> TASK REQUIREMENTS:
Nothing but the lines below from the one containing "detrazione su acquisti" through the one containing "Verschmutzungen, Moos und Unkraut zuverlässig" should appear in the answer, exact and without pictures.

:: DATA RECORDS ::

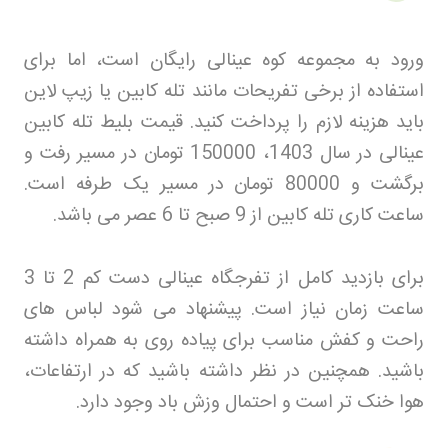
ورود به مجموعه کوه عینالی رایگان است، اما برای
استفاده از برخی تفریحات مانند تله کابین یا زیپ لاین
باید هزینه لازم را پرداخت کنید. قیمت بلیط تله کابین
عینالی در سال 1403، 150000 تومان در مسیر رفت و
برگشت و 80000 تومان در مسیر یک طرفه است.
ساعت کاری تله کابین از 9 صبح تا 6 عصر می باشد
.
برای بازدید کامل از تفرجگاه عینالی دست کم 2 تا 3
ساعت زمان نیاز است. پیشنهاد می شود لباس های
راحت و کفش مناسب برای پیاده روی به همراه داشته
باشید. همچنین در نظر داشته باشید که در ارتفاعات،
هوا خنک تر است و احتمال وزش باد وجود دارد
.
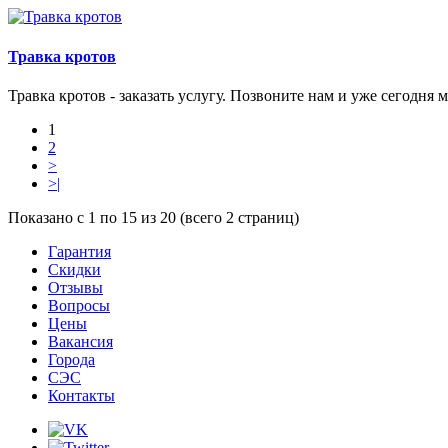
Травка кротов
Травка кротов - заказать услугу. Позвоните нам и уже сегодня 
1
2
>
>|
Показано с 1 по 15 из 20 (всего 2 страниц)
Гарантия
Скидки
Отзывы
Вопросы
Цены
Вакансия
Города
СЭС
Контакты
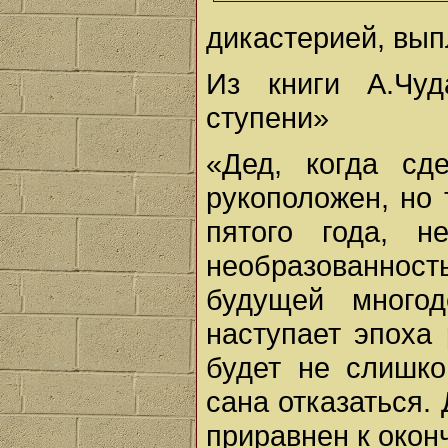
дикастерией, вып
Из книги А.Чу
ступени»
«Дед, когда сд
рукоположен, но 
пятого года, н
необразованнос
будущей многод
наступает эпоха
будет не слишко
сана отказаться.
приравнен к око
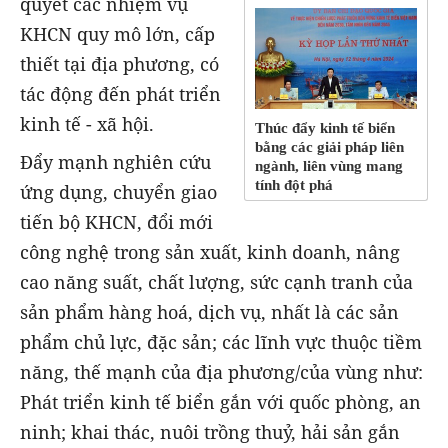
quyết các nhiệm vụ
KHCN quy mô lớn, cấp
thiết tại địa phương, có
tác động đến phát triển
kinh tế - xã hội.
Thúc đẩy kinh tế biển
bằng các giải pháp liên
Đẩy mạnh nghiên cứu
ngành, liên vùng mang
tính đột phá
ứng dụng, chuyển giao
tiến bộ KHCN, đổi mới
công nghệ trong sản xuất, kinh doanh, nâng
cao năng suất, chất lượng, sức cạnh tranh của
sản phẩm hàng hoá, dịch vụ, nhất là các sản
phẩm chủ lực, đặc sản; các lĩnh vực thuộc tiềm
năng, thế mạnh của địa phương/của vùng như:
Phát triển kinh tế biển gắn với quốc phòng, an
ninh; khai thác, nuôi trồng thuỷ, hải sản gắn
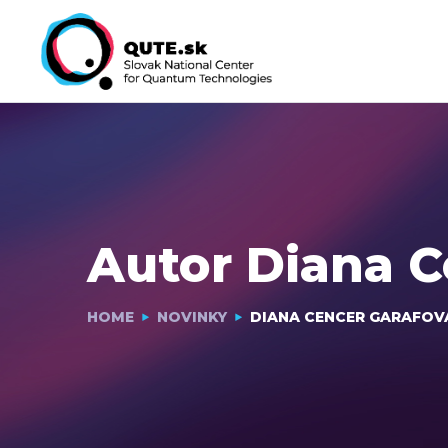
Autor
Diana C
HOME
NOVINKY
DIANA CENCER GARAFOV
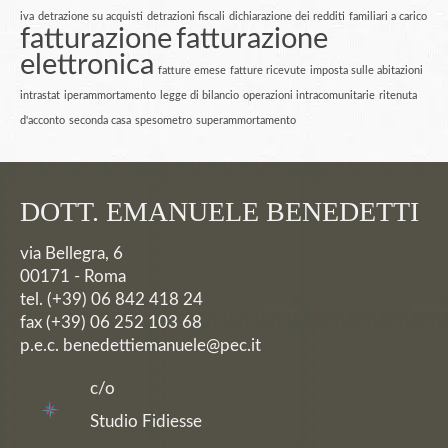
iva
detrazione su acquisti
detrazioni fiscali
dichiarazione dei redditi
familiari a carico
fatturazione
fatturazione
elettronica
fatture emese
fatture ricevute
imposta sulle abitazioni
intrastat
iperammortamento
legge di bilancio
operazioni intracomunitarie
ritenuta
d'acconto
seconda casa
spesometro
superammortamento
DOTT. EMANUELE BENEDETTI
via Bellegra, 6
00171 - Roma
tel. (+39) 06 842 418 24
fax (+39) 06 252 103 68
p.e.c. benedettiemanuele@pec.it
c/o
Studio Fidiesse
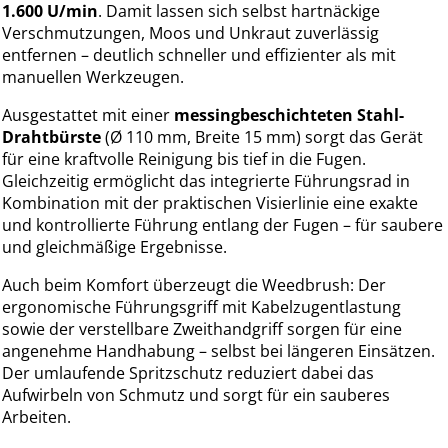
1.600 U/min
. Damit lassen sich selbst hartnäckige
Verschmutzungen, Moos und Unkraut zuverlässig
entfernen – deutlich schneller und effizienter als mit
manuellen Werkzeugen.
Ausgestattet mit einer
messingbeschichteten Stahl-
Drahtbürste
(Ø 110 mm, Breite 15 mm) sorgt das Gerät
für eine kraftvolle Reinigung bis tief in die Fugen.
Gleichzeitig ermöglicht das integrierte Führungsrad in
Kombination mit der praktischen Visierlinie eine exakte
und kontrollierte Führung entlang der Fugen – für saubere
und gleichmäßige Ergebnisse.
Auch beim Komfort überzeugt die Weedbrush: Der
ergonomische Führungsgriff mit Kabelzugentlastung
sowie der verstellbare Zweithandgriff sorgen für eine
angenehme Handhabung – selbst bei längeren Einsätzen.
Der umlaufende Spritzschutz reduziert dabei das
Aufwirbeln von Schmutz und sorgt für ein sauberes
Arbeiten.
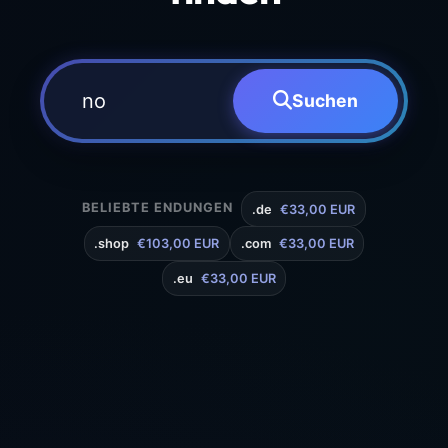
Suchen
BELIEBTE ENDUNGEN
.de
€33,00 EUR
.shop
€103,00 EUR
.com
€33,00 EUR
.eu
€33,00 EUR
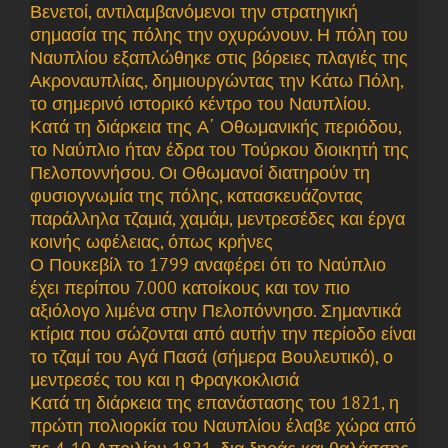
Βενετοί, αντιλαμβανόμενοι την στρατηγική
σημασία της πόλης την οχυρώνουν. Η πόλη του
Ναυπλίου εξαπλώθηκε στις βόρειες πλαγιές της
Ακροναυπλίας, δημιουργώντας την Κάτω Πόλη,
το σημερινό ιστορικό κέντρο του Ναυπλίου.
Κατά τη διάρκεια της Α΄ Οθωμανικής περιόδου,
το Ναύπλιο ήταν έδρα του Τούρκου διοικητή της
Πελοποννήσου. Οι Οθωμανοί διατηρούν τη
φυσιογνωμία της πόλης, κατασκευάζοντας
παράλληλα τζαμιά, χαμάμ, μεντρεσέδες και έργα
κοινής ωφέλειας, όπως κρήνες
Ο Πουκεβίλ το 1799 αναφέρει ότι το Ναύπλιο
έχει περίπου 7.000 κατοίκους και τον πιο
αξιόλογο λιμένα στην Πελοπόννησο. Σημαντικά
κτίρια που σώζονται από αυτήν την περίοδο είναι
το τζαμί του Αγά Πασά (σήμερα Βουλευτικό), ο
μεντρεσές του και η Φραγκοκλισιά
Κατά τη διάρκεια της επανάστασης του 1821, η
πρώτη πολιορκία του Ναυπλίου έλαβε χώρα από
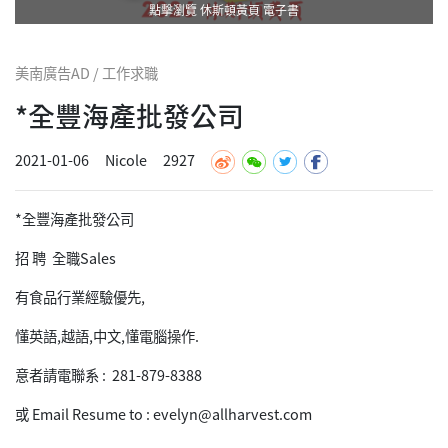
點擊瀏覽 休斯頓黃頁 電子書
美南廣告AD / 工作求職
*全豐海產批發公司
2021-01-06
Nicole
2927
*全豐海產批發公司
招 聘 全職Sales
有食品行業經驗優先,
懂英語,越語,中文,懂電腦操作.
意者請電聯系 : 281-879-8388
或 Email Resume to : evelyn@allharvest.com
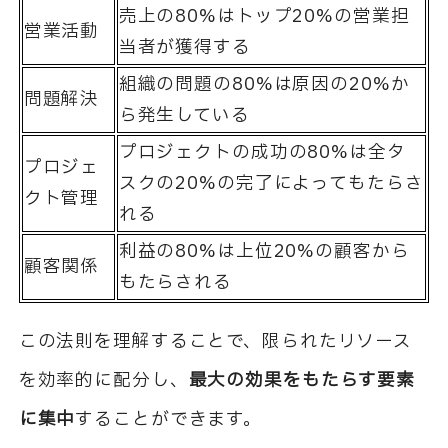
売上の80%はトップ20%の営業担
営業活動
当者が獲得する
組織の問題の80%は原因の20%か
問題解決
ら発生している
プロジェクトの成功の80%は全タ
プロジェ
スクの20%の完了によってもたらさ
クト管理
れる
利益の80%は上位20%の顧客から
顧客関係
もたらされる
この法則を理解することで、限られたリソース
を効率的に配分し、
最大の効果をもたらす要素
に集中
することができます。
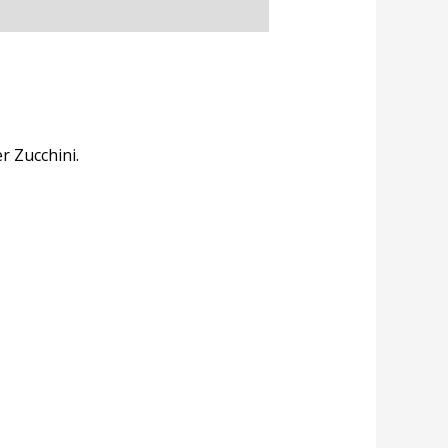
r Zucchini.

:::

> PROBLEM SOLUTION:
detrazione su acquisti
detrazioni fiscali
dichiarazione dei redditi
familiari a carico
fatturazione
fatturazione
elettronica
fatture emese
fatture ricevute
imposta sulle abitazioni
intrastat
iperammortamento
legge di bilancio
operazioni intracomunitarie
ritenuta
d'acconto
seconda casa
spesometro
superammortamento
DOTT. EMANUELE BENEDETTI
via Bellegra, 6
00171 - Roma
tel. (+39) 06 842 418 24
fax (+39) 06 252 103 68
p.e.c. benedettiemanuele@pec.it
c/o
Studio Fidiesse
1.600 U/min
. Damit lassen sich selbst hartnäckige
Verschmutzungen, Moos und Unkraut zuverlässig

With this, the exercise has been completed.